LONDON: US president Donald Trump urged OPEC to lower crude prices on Thursday while reminding Mideast oil exporters of US security support.
He made his remarks on Twitter ahead of a keenly awaited meeting of OPEC countries and its allies in Algiers this weekend as pressure mounts on them to prevent a spike in prices caused by the reimposition of oil sanctions on Iran.
“We protect the countries of the Middle East, they would not be safe for very long without us, and yet they continue to push for higher and higher oil prices!” he tweeted.
“We will remember. The OPEC monopoly must get prices down now!”
Despite the threat, the group and its allies are unlikely to agree to an official increase in output, Reuters reported on Thursday, citing OPEC sources.
In June they agreed to increase production by about one million barrels per day (bpd).

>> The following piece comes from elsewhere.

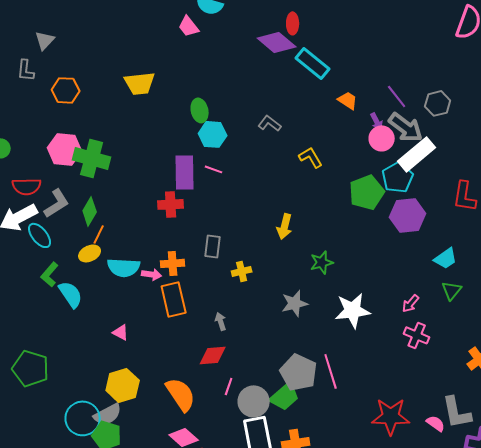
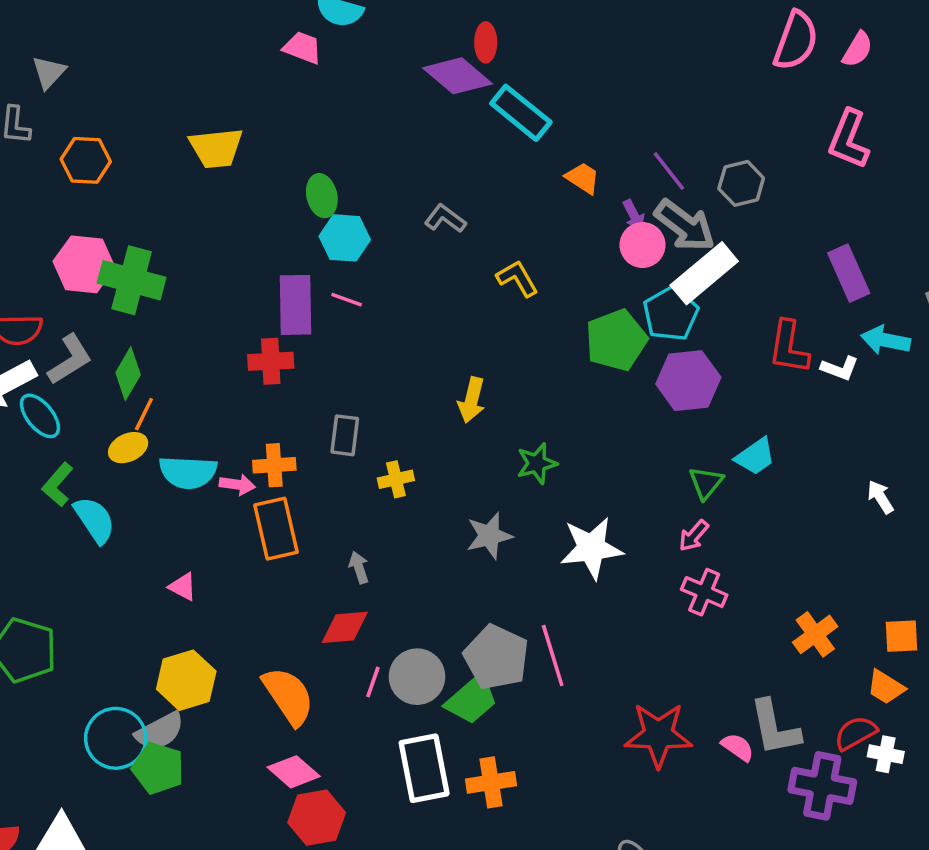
pink trapezoid: (189, 26) -> (302, 48), turned 150
green triangle: (452, 290) -> (706, 483), moved
gray circle: (254, 401) -> (417, 677), moved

That decision was was spurred by a recovery in oil prices, in part caused by OPEC and its partners agreeing to lower production since 2017.
Known as OPEC+, the group of oil producers which includes Russia are due to meet on Sunday in Algiers to look at how to allocate the additional one million bpd within its quote a framework.
OPEC sources told Reuters that there was no immediate plan for any official action as such a move would require OPEC to hold what it calls an extraordinary meeting, which is not on the table.
Oil prices slipped after Trumps remarks, with Brent crude shedding 40 cents to $79 a barrel in early afternoon trade in London while US light crude was unchanged at about $71.12.
Brent had been trading at around $80 on expectations that global supplies would come under pressure from the introduction of US sanctions on Iranian crude exports on Nov. 4.
Some countries has already started to halt imports from Tehran ahead of that deadline, leading analysts to speculate about how much spare capacity there is in the Middle East to compensate for the loss of Iranian exports as well as how much of that spare capacity can be easily brought online after years of under-investment in the industry.
Analysts expect oil to trend higher and through the $80 barrier as the deadline for US sanctions approaches.
“Brent is definitely fighting the $80 line, wanting to break above,” said SEB Markets chief commodities analyst Bjarne Schieldrop, Reuters reported. “But this is likely going to break very soon.”